All the Tea in China
The Chinese tea trade was the subject of another visualization in the Atlas. It shows that China had been steadily losing ground to British India. Between 1888-1892 Chinese exports to Great Britain were 242 million pounds against India’s 105 million pounds. By 1912-1913, India had surpassed China to export 279 million pounds against 198 million pounds. In 1914, the majority of Chinese exports went to Russia, 902,716 piculs in all. A picul is equal to “as much as a man can carry on a shoulder-pole” or about 133 pounds.
The Silk Road to Profits
Silk has long been in demand in the West as a luxury good, giving its name to the overland trade route that connected East and West for centuries: the Silk Road. In 1914, China was the largest producer and exporter of silks in the world. On an annual basis, China averaged 14 million pounds, compared to the number two spot, Japan, at 11 million pounds, and number three, Italy, at 9 million pounds. Together, these three controlled 81.7% of the global silk trade.
The Opium of the Masses?
The opium trade, the pretext that opened China to foreign trade, was still big money in 1914. A total of 37 million hk. tls. were imported in 1914 from India, up 11.9% from 1908. This is actually down from a peak of 41 million hk. tls. in 1913.

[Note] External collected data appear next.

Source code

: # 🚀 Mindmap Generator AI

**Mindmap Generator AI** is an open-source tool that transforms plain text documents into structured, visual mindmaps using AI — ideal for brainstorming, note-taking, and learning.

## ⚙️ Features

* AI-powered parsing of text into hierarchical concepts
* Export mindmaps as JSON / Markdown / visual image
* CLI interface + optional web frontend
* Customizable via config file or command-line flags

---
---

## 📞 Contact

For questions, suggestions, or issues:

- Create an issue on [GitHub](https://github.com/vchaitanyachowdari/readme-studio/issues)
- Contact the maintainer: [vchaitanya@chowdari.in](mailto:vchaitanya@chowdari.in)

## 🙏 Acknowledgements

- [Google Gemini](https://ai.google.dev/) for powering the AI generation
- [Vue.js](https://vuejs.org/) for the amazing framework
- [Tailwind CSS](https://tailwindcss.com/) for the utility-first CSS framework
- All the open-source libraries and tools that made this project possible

In 1907, China signed the Ten Year Agreement with India, which ultimately phased out the opium trade. By 1917 the trade was all but extinguished.
Back to the Future
The Aspects of Principal Exports of Chinese Goods to Foreign Countries is a far cry from the contemporary trade picture. China’s top export in 2021 was in the category “telephones for cellular networks or other wireless networks,” and was worth $147.1 billion. But it’s worth noting that China today is a direct result of this period. The resentment created during the Century of Humiliation would eventually help lead to Mao Zedong, the Long March, and the establishment of the People’s Republic of China. And in 1979, the Chinese central government would set up the first of their own “treaty ports,” in the form of special economic zones, places where foreign companies could set up shop. But this time, it wasn’t foreign powers who were making the rules.